• **SOURCE MATERIAL**:
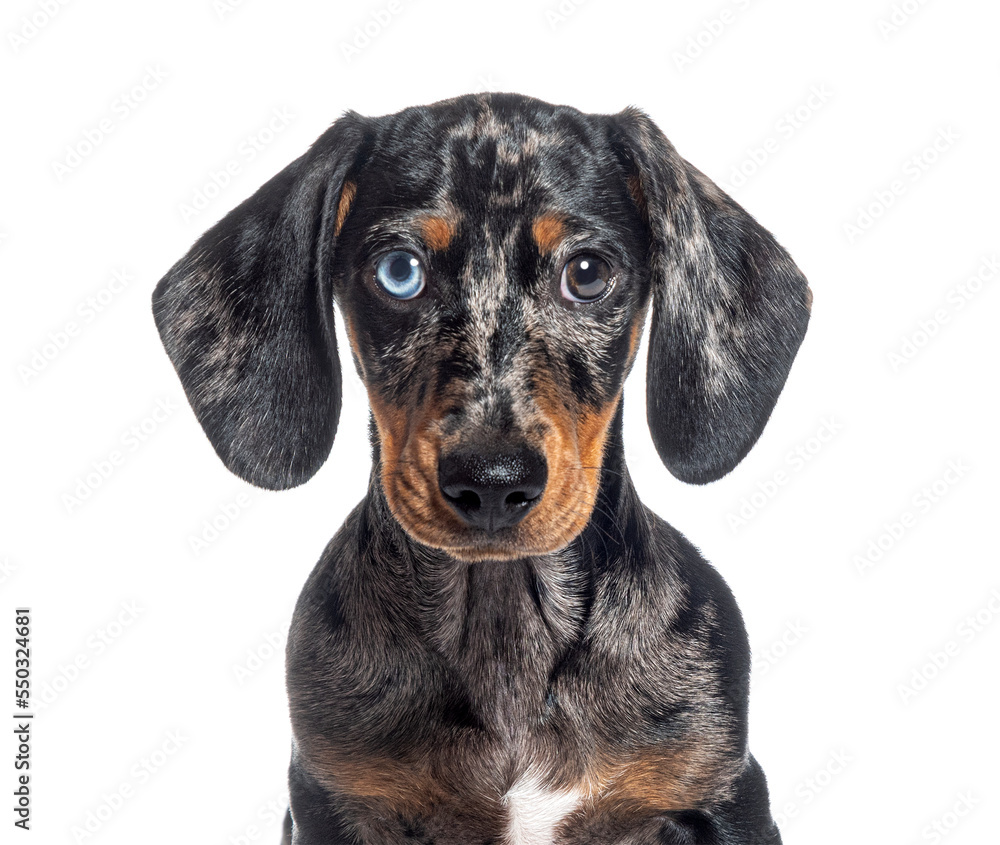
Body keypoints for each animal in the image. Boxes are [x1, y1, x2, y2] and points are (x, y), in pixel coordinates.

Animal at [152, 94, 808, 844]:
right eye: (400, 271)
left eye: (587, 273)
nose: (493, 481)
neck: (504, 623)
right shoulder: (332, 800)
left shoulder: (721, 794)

• **BRIEF**: Could you print exactly the lines from the one containing "left eye: (587, 273)" through the last line of the records above?

• **ANSWER SECTION**:
left eye: (587, 273)
nose: (493, 481)
neck: (504, 623)
right shoulder: (332, 800)
left shoulder: (721, 794)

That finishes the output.